What about those cups full of ice for tea and soda?  First of all, the lid is there to hide the ratio of beverage to frozen water.  Sneaky.  But the straw prevents you from getting an avalanche of ice in your face when continually trying to get another last drop.  Most effective.  I recommend using sippy-lids, like for coffee, but make them out of the same material, paper stiffened with wax or whatever, as long as it’s recyclable or biodegradable, and with a tight enough fit to keep the lid from dislodging when you tilt the cup above the plane of your mouth and the ice suddenly lets go.  Both cup and lid should be threaded like a nut and bolt, but requiring only a quarter turn.  

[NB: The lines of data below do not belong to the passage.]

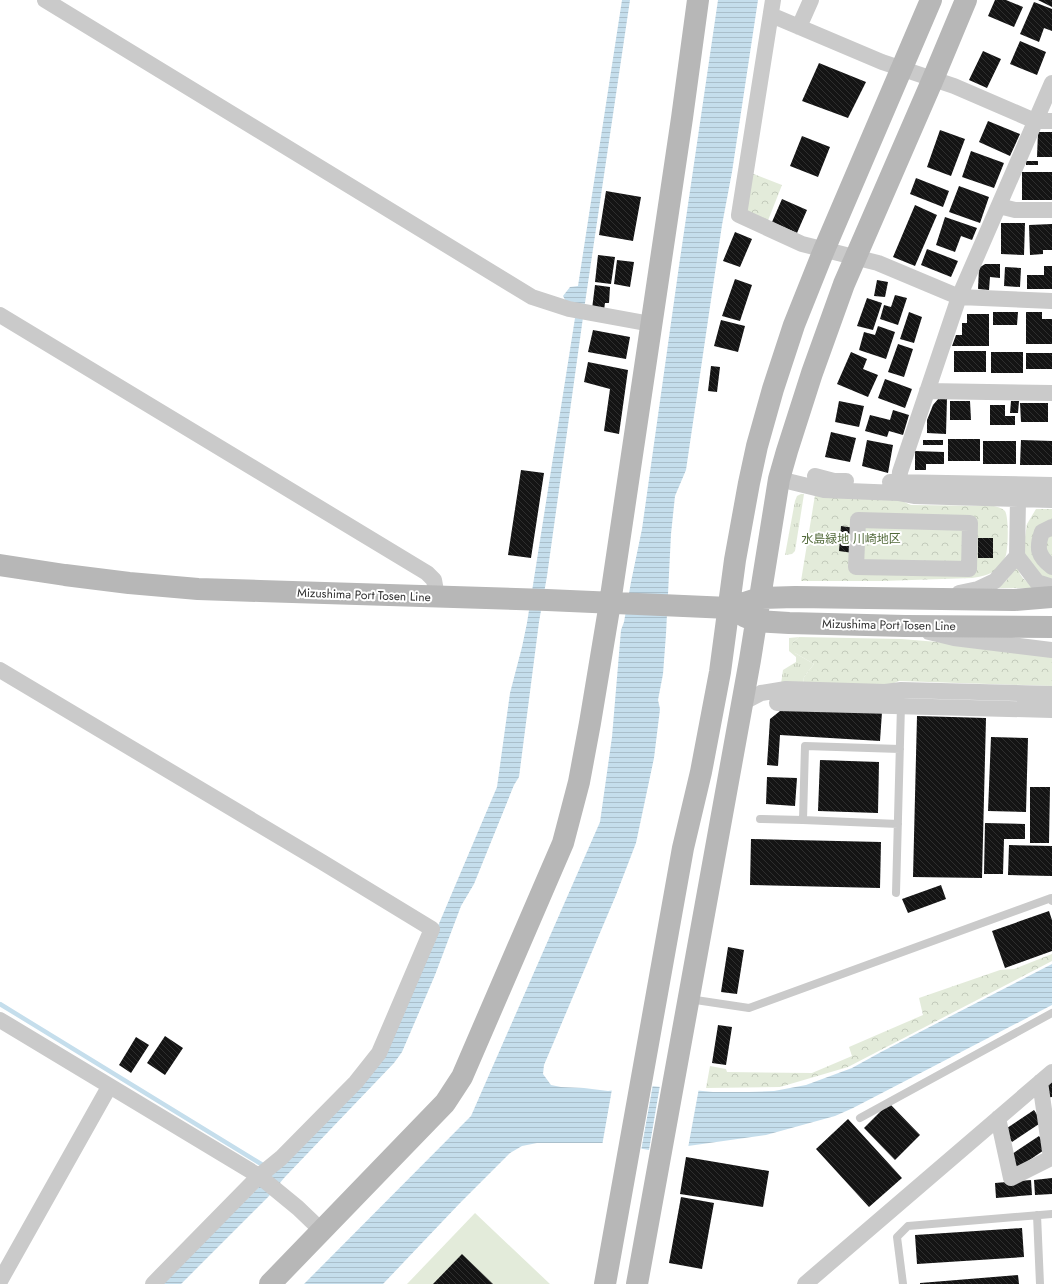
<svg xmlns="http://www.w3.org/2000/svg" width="1052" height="1284" font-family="Jost,'Noto Sans JP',sans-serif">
<defs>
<pattern id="grass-tufts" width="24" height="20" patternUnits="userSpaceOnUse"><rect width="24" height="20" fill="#e3ebda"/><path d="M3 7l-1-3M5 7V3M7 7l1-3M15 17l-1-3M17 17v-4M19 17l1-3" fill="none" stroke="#c3cabb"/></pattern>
<pattern id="forest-crowns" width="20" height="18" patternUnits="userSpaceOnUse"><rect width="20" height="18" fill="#e3ebda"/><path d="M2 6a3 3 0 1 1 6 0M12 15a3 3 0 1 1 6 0" fill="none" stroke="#c3cabb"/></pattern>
<pattern id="water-rules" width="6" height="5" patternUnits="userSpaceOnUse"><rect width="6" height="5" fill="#c5deec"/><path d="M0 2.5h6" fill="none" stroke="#aabfcb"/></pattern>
<pattern id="building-back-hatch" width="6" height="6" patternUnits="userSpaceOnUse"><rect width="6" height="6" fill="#141414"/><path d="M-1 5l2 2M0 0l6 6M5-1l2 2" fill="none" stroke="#2e2e2e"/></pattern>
</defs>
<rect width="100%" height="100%" fill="#fff"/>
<path fill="url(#grass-tufts)" d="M 801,494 L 804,494 L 795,551 L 792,554 L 785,555 L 795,501 L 797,496 Z
M 799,637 L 793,642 L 795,653 L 814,664 L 804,677 L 803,685 L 781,684 L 783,670 L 796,662 L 796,657 L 789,651 L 789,638 Z"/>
<path fill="url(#forest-crowns)" d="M 751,173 L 782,185 L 767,223 L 748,214 L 744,208 Z
M 815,495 L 893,497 L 911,505 L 994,506 C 998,507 1002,508 1005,511 C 1009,518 1008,547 1006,555 C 1004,560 1000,567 996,570 C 989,575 980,577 972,578 L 882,581 L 801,581 Z
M 1036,509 L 1052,509 L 1052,581 L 1040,576 L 1024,557 L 1025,537 L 1027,524 Z
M 1016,561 C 1019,577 1024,581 1038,588 L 995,588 C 1008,582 1012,575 1016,561 Z
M 799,637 L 901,639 L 938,642 L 1052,656 L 1052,686 L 899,681 L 882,688 L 803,685 L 804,677 L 814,664 L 795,653 L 792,647 L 793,642 Z
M 1052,954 L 1052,961 L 848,1067 L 780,1087 L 706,1088 L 710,1066 L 726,1069 L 727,1072 L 812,1073 L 852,1056 L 849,1047 L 923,1015 L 919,998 L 1000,970 L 1014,969 Z"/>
<path fill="#e3ebda" d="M 475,1213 L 550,1284 L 407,1284 Z"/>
<path fill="url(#water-rules)" d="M 622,0 L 630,0 L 585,303 L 547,576 L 539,622 L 519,777 L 514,785 L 474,884 L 461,906 L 435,975 L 402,1052 L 394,1063 L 284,1178 L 269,1196 L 181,1284 L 163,1284 L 366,1079 L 438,926 L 497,787 L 510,693 L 522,647 L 527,623 L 575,318 L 563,296 L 570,287 L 578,286 Z
M 718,0 L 758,0 L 732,172 L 722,225 L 686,470 L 675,496 L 671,534 L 666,634 L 663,674 L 658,700 L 660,709 L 654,758 L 636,843 L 616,895 L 544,1065 L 543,1074 L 551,1085 L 561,1087 L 584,1088 L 608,1091 L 651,1086 L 713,1092 L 749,1092 L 774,1091 L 806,1085 L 852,1068 L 881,1052 L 1052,964 L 1052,1005 L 853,1108 L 835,1116 L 766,1135 L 688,1146 L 649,1150 L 608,1143 L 537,1143 L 522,1146 L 510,1153 L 460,1203 L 383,1284 L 304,1284 L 471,1116 L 600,822 L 612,737 L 621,630 L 624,622 L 631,582 L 642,529 L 679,266 Z"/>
<path fill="#fff" d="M 647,1084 L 653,1084 L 641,1151 L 608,1145 L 602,1146 L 612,1089 Z
M 660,1085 L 699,1088 L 688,1148 L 649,1150 Z"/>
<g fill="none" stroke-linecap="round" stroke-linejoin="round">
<path stroke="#c5deec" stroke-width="4.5" d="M 0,1004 L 266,1167"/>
</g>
<path fill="url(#building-back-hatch)" d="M 995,0 L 1006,0 L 1023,7 L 1014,27 L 988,16 Z
M 1038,0 L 1052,0 L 1052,7 Z
M 1034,2 L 1052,9 L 1052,31 L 1044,28 L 1039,42 L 1020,34 Z
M 1020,41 L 1046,52 L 1037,75 L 1010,64 Z
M 983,51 L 1001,59 L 987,88 L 969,80 Z
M 819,63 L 866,82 L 848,118 L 802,101 Z
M 988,121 L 1020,134 L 1010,156 L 979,142 Z
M 940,130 L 965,139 L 951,176 L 927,167 Z
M 1038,132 L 1052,132 L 1052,157 L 1037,157 Z
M 802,136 L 830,147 L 818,177 L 790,166 Z
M 971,151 L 1004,163 L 994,188 L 962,177 Z
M 1026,161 L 1038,161 L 1038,165 L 1026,165 Z
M 1022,172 L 1052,172 L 1052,200 L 1022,200 Z
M 916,178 L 949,191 L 943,207 L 910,194 Z
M 959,186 L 989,197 L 980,223 L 949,212 Z
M 606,191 L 641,197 L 633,241 L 599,235 Z
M 782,199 L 807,210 L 797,233 L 772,222 Z
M 915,205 L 937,215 L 915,266 L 893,257 Z
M 945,217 L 977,228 L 972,240 L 961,236 L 955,252 L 936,245 Z
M 1001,223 L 1025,223 L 1024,255 L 1001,254 Z
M 1052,224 L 1052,250 L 1043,250 L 1043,254 L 1030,255 L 1029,225 Z
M 735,232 L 752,239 L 740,267 L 723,261 Z
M 927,249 L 958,261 L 951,277 L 921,265 Z
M 598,255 L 615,257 L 611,284 L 595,282 Z
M 617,260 L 634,262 L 630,287 L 614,284 Z
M 985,264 L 1000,264 L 1000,278 L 990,277 L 989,290 L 978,289 L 979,268 Z
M 1044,266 L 1052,266 L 1052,289 L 1027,289 L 1027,275 L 1044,275 Z
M 1005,267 L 1021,268 L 1020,287 L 1004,286 Z
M 735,279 L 752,285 L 740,321 L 722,316 Z
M 877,280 L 888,282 L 885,297 L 874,296 Z
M 595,285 L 610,287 L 609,303 L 605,303 L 604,310 L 592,309 Z
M 895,295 L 907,298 L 898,325 L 880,319 L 884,305 L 891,307 Z
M 867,298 L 882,303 L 873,330 L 857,326 Z
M 909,312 L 922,317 L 914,343 L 900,339 Z
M 993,312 L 1018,312 L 1017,325 L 993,325 Z
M 1026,312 L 1042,312 L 1042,319 L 1052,319 L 1052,344 L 1026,344 Z
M 967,314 L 989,314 L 989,346 L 952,346 L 956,335 L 962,335 L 962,323 L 967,323 Z
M 721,320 L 745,326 L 738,352 L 714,346 Z
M 878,326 L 895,332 L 886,359 L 859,350 L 864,332 L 875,335 Z
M 593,330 L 630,337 L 626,359 L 588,352 Z
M 898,344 L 913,349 L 904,377 L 888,372 Z
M 954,351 L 986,351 L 986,372 L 954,372 Z
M 851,352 L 867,359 L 863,369 L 878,375 L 868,397 L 837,384 Z
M 991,352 L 1023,352 L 1023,373 L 991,373 Z
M 1026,353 L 1052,353 L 1052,369 L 1026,369 Z
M 588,362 L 628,370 L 619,434 L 604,431 L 610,389 L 584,382 Z
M 711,366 L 720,367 L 717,392 L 708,391 Z
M 885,379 L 912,389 L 905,408 L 878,398 Z
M 939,398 L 947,398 L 946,434 L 927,433 L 927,420 L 933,405 Z
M 839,401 L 864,406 L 859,427 L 835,422 Z
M 950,401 L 970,401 L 971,420 L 950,420 Z
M 1011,401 L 1019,401 L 1018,413 L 1010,413 Z
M 1020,403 L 1048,403 L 1048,422 L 1021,422 Z
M 990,405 L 1005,405 L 1005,416 L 1015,416 L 1015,425 L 990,425 Z
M 893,410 L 909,415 L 903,435 L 889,431 L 887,437 L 865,431 L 870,415 L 890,420 Z
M 831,432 L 856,438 L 850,462 L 825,457 Z
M 948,439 L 980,439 L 980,461 L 948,461 Z
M 867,440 L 893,445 L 888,473 L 862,466 Z
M 923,440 L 943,440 L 943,445 L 923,445 Z
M 1021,440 L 1052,441 L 1052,465 L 1020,465 Z
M 983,441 L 1016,441 L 1016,464 L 983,464 Z
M 915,451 L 944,452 L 944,464 L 926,464 L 926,470 L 915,470 Z
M 521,470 L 544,473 L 531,558 L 508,555 Z
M 841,526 L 855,528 L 853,553 L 839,551 Z
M 978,538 L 993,538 L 993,558 L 978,558 Z
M 785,707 L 882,712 L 880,741 L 780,735 L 778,766 L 767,765 L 770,719 Z
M 917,716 L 986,718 L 982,878 L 913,877 Z
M 991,737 L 1028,738 L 1026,812 L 988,811 Z
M 820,760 L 879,762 L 878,813 L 818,811 Z
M 767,777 L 797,778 L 795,806 L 766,804 Z
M 1030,787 L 1050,787 L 1049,843 L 1030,843 Z
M 985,823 L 1025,824 L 1025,839 L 1004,839 L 1003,874 L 984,874 Z
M 751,839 L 881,842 L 880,888 L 750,885 Z
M 1009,845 L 1052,846 L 1052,876 L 1008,875 Z
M 941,885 L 946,899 L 908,913 L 902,899 Z
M 1049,911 L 1052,920 L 1052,951 L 1005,968 L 992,931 Z
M 728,947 L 744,950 L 737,994 L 721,992 Z
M 718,1025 L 732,1027 L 726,1065 L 712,1063 Z
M 165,1036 L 183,1048 L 165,1075 L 147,1063 Z
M 136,1037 L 149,1045 L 131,1073 L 119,1065 Z
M 1052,1082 L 1052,1097 L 1044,1098 L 1043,1083 Z
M 889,1103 L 920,1135 L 895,1160 L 864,1128 Z
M 1034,1110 L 1042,1122 L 1012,1142 L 1004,1130 Z
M 848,1119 L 902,1178 L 869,1207 L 816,1149 Z
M 1039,1136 L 1047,1148 L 1018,1168 L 1009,1156 Z
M 686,1157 L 769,1171 L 763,1207 L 680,1194 Z
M 1052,1178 L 1052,1194 L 1035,1195 L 1034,1180 Z
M 1031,1180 L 1032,1195 L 996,1198 L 995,1183 Z
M 681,1197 L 714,1203 L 702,1269 L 669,1263 Z
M 1022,1228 L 1024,1257 L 917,1264 L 915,1235 Z
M 462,1254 L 493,1284 L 433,1284 Z
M 1018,1275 L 1019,1284 L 920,1284 L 920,1283 Z"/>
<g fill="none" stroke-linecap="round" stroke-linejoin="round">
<path stroke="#cacaca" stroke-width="8" d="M 760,819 L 803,820 L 805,746 L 900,749
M 803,820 L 898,824
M 896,893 L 901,705
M 689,999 L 749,1008 L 1051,898 L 1052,901
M 860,1118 L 1052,1013
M 1037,1215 L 1040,1284
M 903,1284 L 897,1237 L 908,1226 L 1052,1214"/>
<path stroke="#cacaca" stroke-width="16" d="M 45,0 L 532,297 L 569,309 L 651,324
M 773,0 L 739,215 L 802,244 L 878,263 L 959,297 L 1052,301
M 771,15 L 882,62 L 954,86 L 1035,121 L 1052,121
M 799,27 L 811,0
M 999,206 L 1015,210 L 1052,210
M 0,315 L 427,573 L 434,580 L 437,597
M 927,391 L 1052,393
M 815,476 L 834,481 L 846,481
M 779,479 L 824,490 L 898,493 L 914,496 L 1052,500
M 890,482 L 1052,485
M 898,493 L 900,472 L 959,297 L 1052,83
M 858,520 L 970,523 L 969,569 L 856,567 Z
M 1052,527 L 1042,532 C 1036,549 1038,556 1052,567
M 1017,556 L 1018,499
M 959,593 L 978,589 L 995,581 L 1017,556 L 1037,582 L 1052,587
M 929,632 L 954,638 L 1052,650
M 0,670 L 322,862 L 432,929 L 379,1053 L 356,1082 L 281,1158 L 259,1176 L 153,1284
M 742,703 L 761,693 L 786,689 L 885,692 L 901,690 L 1052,694
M 777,703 L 1052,710
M 0,1020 L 259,1176 L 298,1208 L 322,1231
M 998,1118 L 1011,1178 L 1051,1158 L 1040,1082
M 0,1281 L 109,1087
M 805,1284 L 1052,1072"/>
<path stroke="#b7b7b7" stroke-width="22" d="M 0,565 L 65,575 L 129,583 L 198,589 L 260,591 L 547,600 L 729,608 L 760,598 L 795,597 L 1014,600 L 1052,597
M 744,616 L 756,621 L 789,623 L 905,626 L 1052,627
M 270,1284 L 445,1103 L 462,1077 L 563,843 L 579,782 L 590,723 L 610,603 L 682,118 L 698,0
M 605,1284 L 683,848 L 701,772 L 720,672 L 735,560 L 749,483 L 757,446 L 773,389 L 794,325 L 824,250 L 931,0
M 637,1284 L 750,660 L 779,479 L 787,451 L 812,373 L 844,284 L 933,79 L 966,0"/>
</g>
<g text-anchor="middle" stroke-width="4" stroke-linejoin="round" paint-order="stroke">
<g font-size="12" fill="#516939" stroke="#fff">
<text x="851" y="543">水島緑地 川崎地区</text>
</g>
<g font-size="12" fill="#2d2d2d" stroke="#fff">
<text transform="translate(364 595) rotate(2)" y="4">Mizushima Port Tosen Line</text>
<text transform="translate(889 625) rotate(1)" y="4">Mizushima Port Tosen Line</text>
</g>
</g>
</svg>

I understand that tossing paper and plastic is cheaper than paying a dishwasher (employee, machine, water, heat, and soap) but there must be a cheaper way to save money.  I’d love for the future to be mystified by the sudden absence of dumps in our archeological dirt.

Non-related P.S.: Watched the Cricket World Cup final.  I haven’t spent that long on the edge of my seat (or in this case, upright in my recliner) since watching the movie Aliens at the theater in Germany in 1987.  England won against New Zealand 15-0 to 15-1 in a super over (like overtime).  I am hooked.